> **Activity**: Your job is to retype all of the data word for word, leaving every image out.

==============================

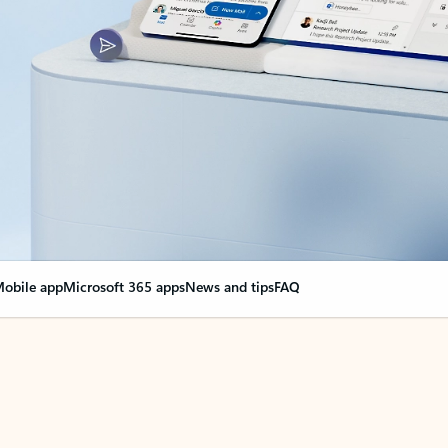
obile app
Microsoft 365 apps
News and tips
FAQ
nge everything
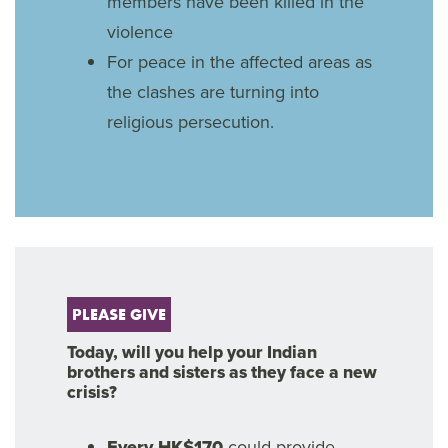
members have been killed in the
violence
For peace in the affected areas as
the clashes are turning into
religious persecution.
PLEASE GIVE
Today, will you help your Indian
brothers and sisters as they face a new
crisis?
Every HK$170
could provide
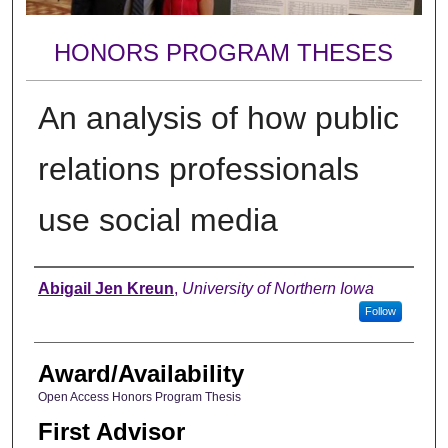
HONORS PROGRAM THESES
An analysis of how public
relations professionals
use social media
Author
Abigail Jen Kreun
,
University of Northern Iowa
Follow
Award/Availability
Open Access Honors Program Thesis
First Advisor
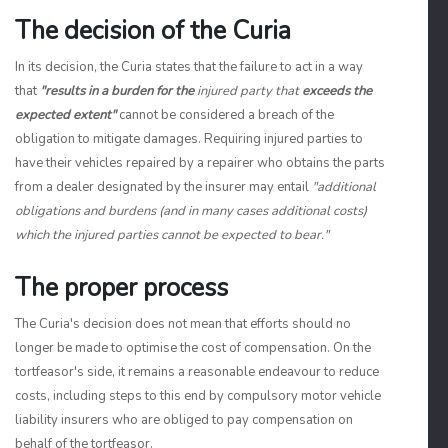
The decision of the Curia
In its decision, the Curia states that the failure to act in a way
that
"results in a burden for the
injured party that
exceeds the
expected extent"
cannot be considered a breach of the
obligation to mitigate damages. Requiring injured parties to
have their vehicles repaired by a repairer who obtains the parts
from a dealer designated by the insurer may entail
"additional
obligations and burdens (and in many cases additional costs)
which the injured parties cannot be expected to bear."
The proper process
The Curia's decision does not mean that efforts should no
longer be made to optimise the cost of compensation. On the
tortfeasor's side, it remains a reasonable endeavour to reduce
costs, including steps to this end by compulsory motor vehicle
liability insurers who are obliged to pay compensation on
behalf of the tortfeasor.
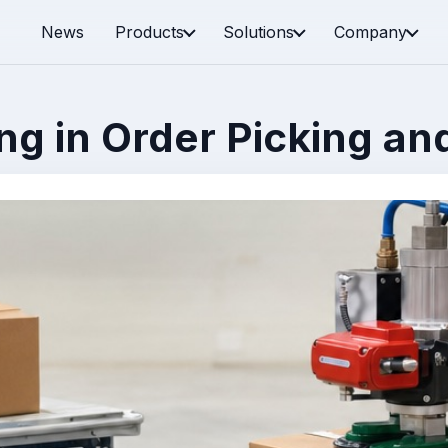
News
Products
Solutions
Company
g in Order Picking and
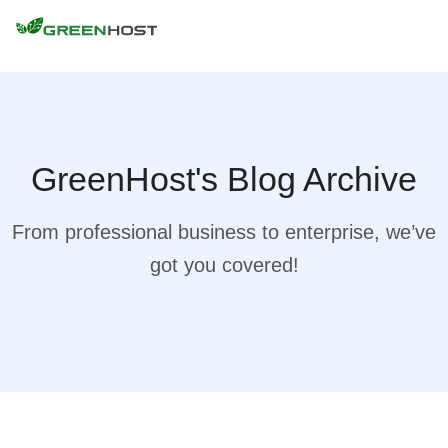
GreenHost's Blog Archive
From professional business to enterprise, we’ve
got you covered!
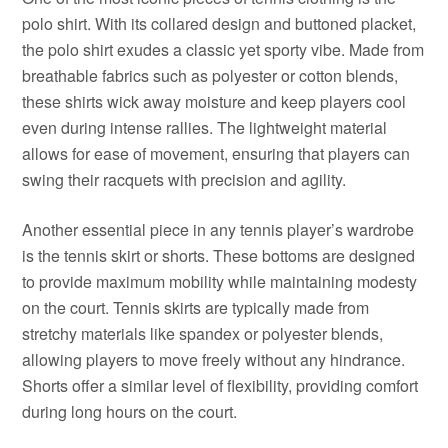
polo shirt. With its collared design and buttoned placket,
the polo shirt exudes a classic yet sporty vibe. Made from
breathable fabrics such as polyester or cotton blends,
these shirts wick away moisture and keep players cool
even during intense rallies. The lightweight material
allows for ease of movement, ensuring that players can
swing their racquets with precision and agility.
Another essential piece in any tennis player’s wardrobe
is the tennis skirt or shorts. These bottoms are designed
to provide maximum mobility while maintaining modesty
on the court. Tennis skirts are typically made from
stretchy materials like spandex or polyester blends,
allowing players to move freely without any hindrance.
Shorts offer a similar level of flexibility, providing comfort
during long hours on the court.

==============================

> **Task answer**:
obile app
Microsoft 365 apps
News and tips
FAQ
nge everything
members have been killed in the
violence
For peace in the affected areas as
the clashes are turning into
religious persecution.
PLEASE GIVE
Today, will you help your Indian
brothers and sisters as they face a new
crisis?
Every HK$170
could provide
HONORS PROGRAM THESES
An analysis of how public
relations professionals
use social media
Author
Abigail Jen Kreun
,
University of Northern Iowa
Follow
Award/Availability
Open Access Honors Program Thesis
First Advisor
The decision of the Curia
In its decision, the Curia states that the failure to act in a way
that
"results in a burden for the
injured party that
exceeds the
expected extent"
cannot be considered a breach of the
obligation to mitigate damages. Requiring injured parties to
have their vehicles repaired by a repairer who obtains the parts
from a dealer designated by the insurer may entail
"additional
obligations and burdens (and in many cases additional costs)
which the injured parties cannot be expected to bear."
The proper process
The Curia's decision does not mean that efforts should no
longer be made to optimise the cost of compensation. On the
tortfeasor's side, it remains a reasonable endeavour to reduce
costs, including steps to this end by compulsory motor vehicle
liability insurers who are obliged to pay compensation on
behalf of the tortfeasor.
News
Products
Solutions
Company
g in Order Picking and
GreenHost's Blog Archive
From professional business to enterprise, we’ve
got you covered!
polo shirt. With its collared design and buttoned placket,
the polo shirt exudes a classic yet sporty vibe. Made from
breathable fabrics such as polyester or cotton blends,
these shirts wick away moisture and keep players cool
even during intense rallies. The lightweight material
allows for ease of movement, ensuring that players can
swing their racquets with precision and agility.
Another essential piece in any tennis player’s wardrobe
is the tennis skirt or shorts. These bottoms are designed
to provide maximum mobility while maintaining modesty
on the court. Tennis skirts are typically made from
stretchy materials like spandex or polyester blends,
allowing players to move freely without any hindrance.
Shorts offer a similar level of flexibility, providing comfort
during long hours on the court.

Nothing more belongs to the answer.